Rezension

Liebe das Leben. Und das Leben liebt dich!

Das kann uns keiner nehmen
von Matthias Politycki

Bewertet mit 4 Sternen

Hans möchte mit seiner Vergangenheit ins Reine kommen - mit einer Besteigung des Kilimandscharo und der Übernachtung im Gipfelkrater. Doch als er und seine Gruppe oben ankommen, muss Hans zu seinem Ärger feststellen, dass dort schon ein Anderer seine Zelte aufgeschlagen hat. Widerwillig nähert er sich dem Platz und es kommt noch schlimmer: Der ihnen Zuvorgekommene, Tscharli, ist ein ungehobelter, respektloser Urbayer mit fürchterlichen Ansichten. Auf dem am nächsten Morgen gezwungenermaßen gemeinsamen Rückweg wird deutlich, wie schlecht es um Tscharlis Gesundheit bestellt ist. Und eh Hans es sich versieht, befindet er sich plötzlich für eine Woche auf einer gemeinsamen Reise mit diesem Rüpel.
Hans berichtet diese Geschichte als Ich-Erzähler und, natürlich, ist er selbst der Maßstab, an dem er Tscharli misst. Immerhin ist er von Beginn an ehrlich genug um festzustellen, dass dieser unsägliche Bayer mit den Afrikanern wesentlich besser klar kommt als Hans, auch wenn er sie immer wieder 'Neger' nennt.

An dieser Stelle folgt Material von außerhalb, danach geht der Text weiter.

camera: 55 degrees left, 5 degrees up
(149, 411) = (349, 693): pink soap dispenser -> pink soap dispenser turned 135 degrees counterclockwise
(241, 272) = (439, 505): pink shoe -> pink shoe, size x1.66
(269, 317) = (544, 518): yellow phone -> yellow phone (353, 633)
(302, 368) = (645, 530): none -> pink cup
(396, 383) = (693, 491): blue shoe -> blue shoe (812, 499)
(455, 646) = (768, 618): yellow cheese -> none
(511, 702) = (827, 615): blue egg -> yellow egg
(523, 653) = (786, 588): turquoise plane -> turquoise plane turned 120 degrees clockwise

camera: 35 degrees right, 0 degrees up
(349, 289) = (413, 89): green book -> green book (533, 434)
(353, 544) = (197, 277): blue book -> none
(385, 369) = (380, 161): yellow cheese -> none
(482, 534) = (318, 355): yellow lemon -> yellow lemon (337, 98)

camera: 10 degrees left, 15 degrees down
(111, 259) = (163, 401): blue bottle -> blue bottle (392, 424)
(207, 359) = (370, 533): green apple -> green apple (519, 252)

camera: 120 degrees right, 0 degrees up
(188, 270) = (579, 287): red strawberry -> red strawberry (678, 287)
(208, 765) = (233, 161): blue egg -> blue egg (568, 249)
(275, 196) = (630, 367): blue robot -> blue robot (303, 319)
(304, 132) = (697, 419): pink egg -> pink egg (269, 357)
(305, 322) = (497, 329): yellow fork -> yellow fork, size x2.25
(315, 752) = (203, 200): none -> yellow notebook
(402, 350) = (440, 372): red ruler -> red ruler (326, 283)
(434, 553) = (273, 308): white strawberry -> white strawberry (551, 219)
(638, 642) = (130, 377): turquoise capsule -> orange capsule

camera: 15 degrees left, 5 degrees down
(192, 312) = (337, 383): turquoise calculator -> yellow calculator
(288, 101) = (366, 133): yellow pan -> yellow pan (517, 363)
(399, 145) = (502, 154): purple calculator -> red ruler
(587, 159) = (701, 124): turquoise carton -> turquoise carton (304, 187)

Es ist durchaus belustigend zu lesen, wie der politisch korrekte Hanseat dem alten Zausel klar zu machen versucht, wie reaktionär dessen Ansichten und Verhalten sind. Tatsächlich ist es Hans jedoch, der den Einheimischen fremd bleibt bzw. sie auf Distanz hält. Ungewollte europäische Arroganz, Überheblichkeit oder schlicht Furcht? Die beiden so verschiedenen Männer freunden sich wider Erwarten an und nach und nach erzählen sie sich gegenseitig ihre Lebensgeschichten; zumindest den Teil, der sie nach Afrika geführt hat.
Es ist nicht nur eine bzw. zwei Geschichten über die Liebe des Lebens, sondern auch die Liebe zum Leben, die Tscharli aller Widrigkeiten zum Trotz nicht verliert. Er, der zeitweise schmerzhaft geradeheraus ist und scheinbar zwanghaft fast immer gute Laune hat, zeigt seinem Begleiter, wie gut es sich leben lässt und Hans lernt von ihm. Er fühlt sich zum ersten Mal frei, ohne jede Zwänge, die ihm in Deutschland nicht mehr bewusst waren.
Matthias Politycki lässt seinen Protagonisten in einem Tonfall erzählen, als säße er einem gegenüber. Selbst Zögerlichkeiten beim Nachdenken, das Abwägen - alles wird festgehalten und wirkt damit wie ein persönliches Gespräch. Ein Gespräch mit Beschreibungen die so deutlich sind, dass man die Menschen wie auch die Szenerien unmittelbar vor Augen hat. Tscharli ist mir während des Lesens sehr ans Herz gewachsen und ich hoffe, dass es noch viel mehr Tscharlis auf dieser Welt gibt.